Lines from the entries below that hold "stratégie" form the answer; copy all of them.

- Data to process:
--- --- ---

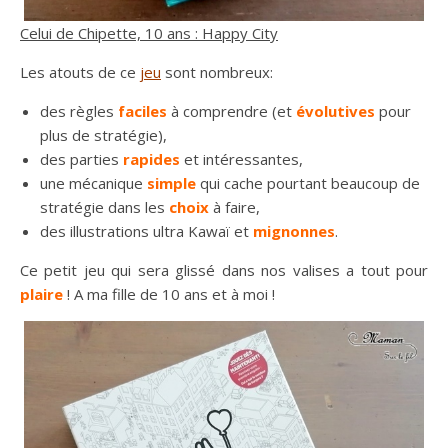
Celui de Chipette, 10 ans : Happy City
Les atouts de ce
jeu
sont nombreux:
des règles
faciles
à comprendre (et
évolutives
pour
plus de stratégie),
des parties
rapides
et intéressantes,
une mécanique
simple
qui cache pourtant beaucoup de
stratégie dans les
choix
à faire,
des illustrations ultra Kawaï et
mignonnes
.
Ce petit jeu qui sera glissé dans nos valises a tout pour
plaire
! A ma fille de 10 ans et à moi !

--- --- ---

- Written answer:
plus de stratégie),
stratégie dans les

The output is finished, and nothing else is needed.